Перед домом валялись выброшенные Анной обуглившиеся трупики цыплят. Ночью их засыпало снегом. Четыре дня спустя взошло наконец солнце над безбрежным белым миром, недвижным и чистым.

Джим вернулся только через десять дней. Где он пропадал все это время, что делал, так и осталось неизвестным.

В начале марта Мэйзи и Уилл забрели в лес, где росли высокие деревья, а из прошлогодней листвы выглядывали дикие фиалки со слезинками в глазах.
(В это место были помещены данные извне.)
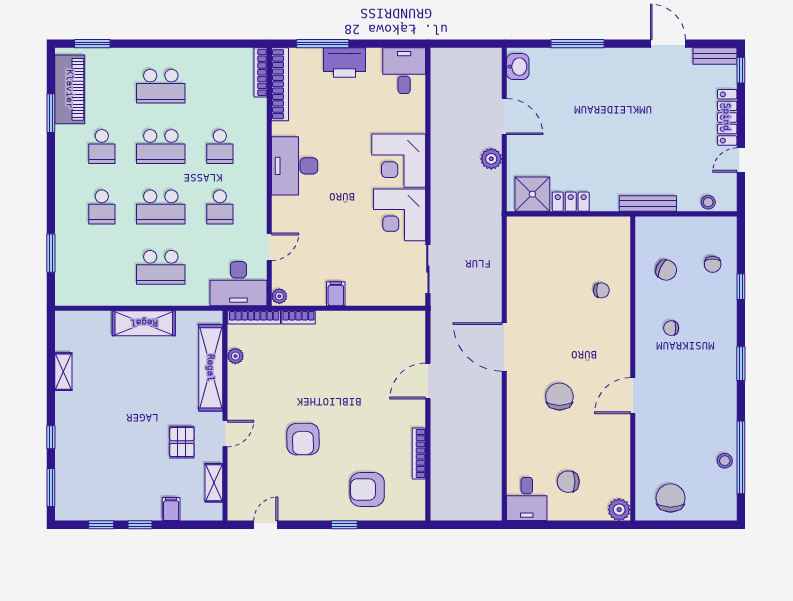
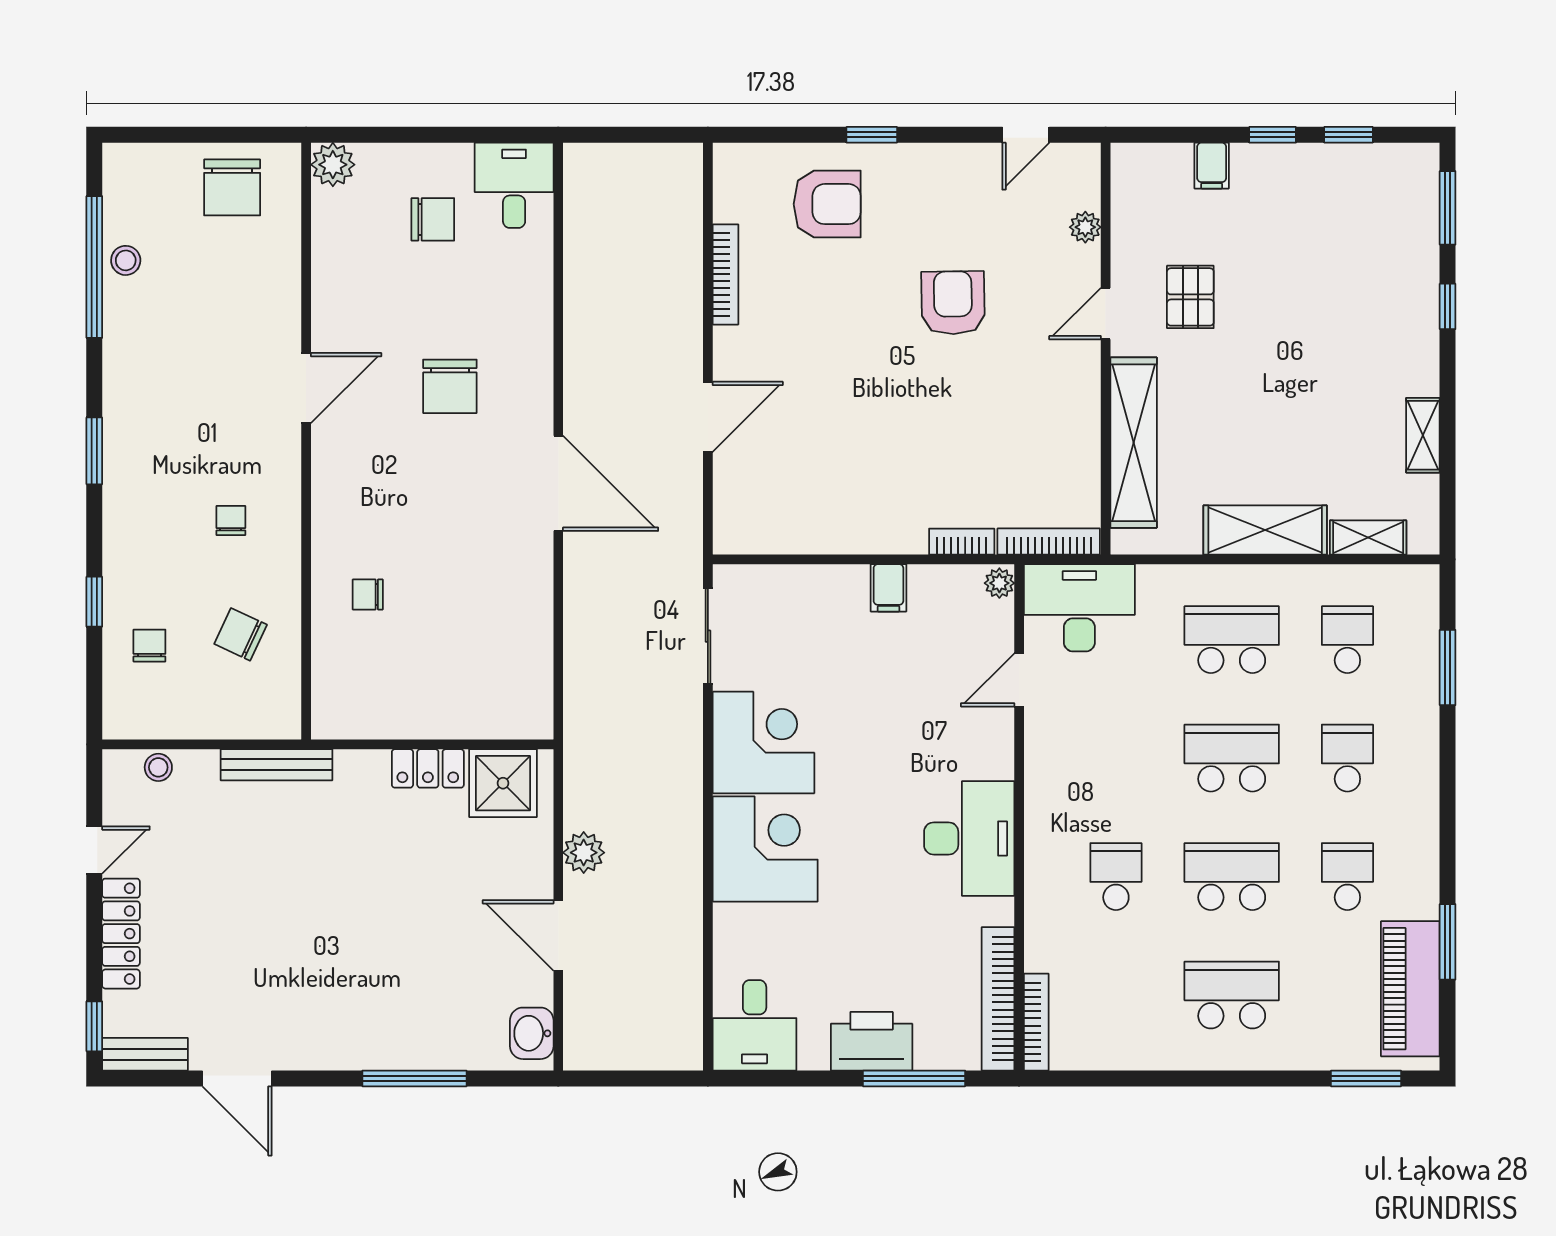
school desk: (220, 207) -> (1347, 640), moved
chair: (671, 328) -> (231, 521), turned -90
plant: (235, 356) -> (1085, 227), moved
shelving: (214, 483) -> (1368, 537), moved, turned 90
Мэйзи одолевало беспокойство, она прижалась к земле, но ее мягкая, сырая прохладность почему-то напомнила студенистое лицо Шона Макэвоя. Мэйзи вздрогнула и выпрямилась.

— У тебя бабочки живут в глазах, Уилл, бабочки, правда. С яркими крылышками. Не веришь? Вот, попробуй сам — зажми глаз пальцем, и ты их увидишь, они машут крылышками.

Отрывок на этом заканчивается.